Fashion magazines and romantic comedies have a lot in common: they're both marketed almost exclusively to women and often feature the same repackaged stories over and over again. Given this fact, it's quite appropriate that the heroine of How to Lose A Guy in 10 Days works at the fictitious Composure Magazine, since the end result of this flop is about as enjoyable and informative as a snippet on manicures or orgasms that you might find nestled in the pages of Cosmo.
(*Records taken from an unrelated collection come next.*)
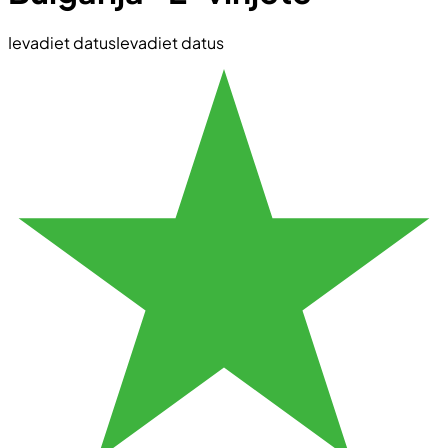
Ievadiet datus
Ievadiet datus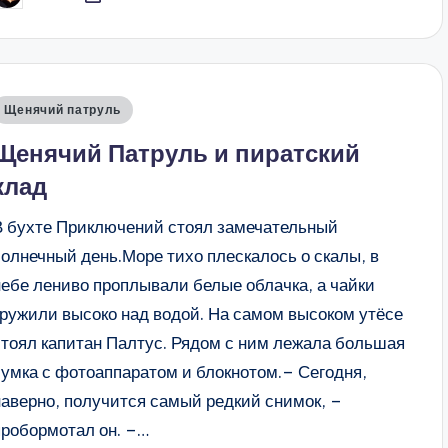
т
Опубликовано
Щенячий патруль
в
Щенячий Патруль и пиратский
клад
В бухте Приключений стоял замечательный
солнечный день.Море тихо плескалось о скалы, в
небе лениво проплывали белые облачка, а чайки
кружили высоко над водой. На самом высоком утёсе
стоял капитан Палтус. Рядом с ним лежала большая
сумка с фотоаппаратом и блокнотом.– Сегодня,
наверно, получится самый редкий снимок, –
пробормотал он. –…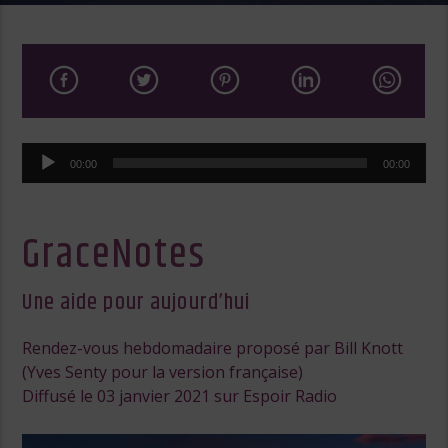
Lecteur
00:00
00:00
audio
GraceNotes
Une aide pour aujourd’hui
Rendez-vous hebdomadaire proposé par Bill Knott
(Yves Senty pour la version française)
Diffusé le 03 janvier 2021 sur Espoir Radio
How To Lose A Guy In 10 Days Don't lose any sleep over missing this By Rachel Deahl
Trolling the ever-familiar territory of gender wars, How to Lose a Guy in 10 Days pits ambitious Manhattan journalist Andie Anderson (Kate Hudson) against ad man Benjamin Barry (Matthew McConaughey) in an all-too-familiar battle of the sexes between star-crossed lovers. Eager to dig her teeth into some "real" stories and start writing about "things that matter, like politics," Andie agrees to do devote her monthly column to a piece about the mistakes women inadvertently make that drive men away. Elsewhere in the naked city, advertising executive Ben takes a bet that he can convince any woman to fall in love with him, in order to win a new diamond campaign at his firm. So, wouldn't you know, the two schemers get paired up with each other, each set on conflicting goals. What ensues is a predictable onslaught of gags in which Hudson's irresistible sweetheart turns herself into a manic, psychotic stalker in order to send the ever-amenable McConaughey packing. Beginning by dogging him with irksome behavior (demanding a Diet Coke in the closing seconds of a Knicks game and buying him Burberry button-downs), Hudson's character quickly ditches the light approach and goes for a more brazenly insane one. Here she succumbs to speaking to her man in baby talk and carting over photo albums full of cg-images of their children. Of course, everything hits rock bottom when the swinging bachelor opens his medicine cabinet to see it stuffed with tampons and, gasp, Vagisil. Can it get any worse? Like a Seinfeld storyline without the benefit of the humor, How to Lose a Guy in 10 Days works its mildly inventive premise for the approximately 10 funny minutes it offers up. Running on fumes the rest of the time, the abuse finally gives way to the canned romance sequence (complete with bicycle ride) and the final blow out in which the lovers realize they've been lying to each other but also really do care. Finally, without enough star presence or chemistry from its leads, How to Lose a Guy doesn't have the staying power to hold your attention.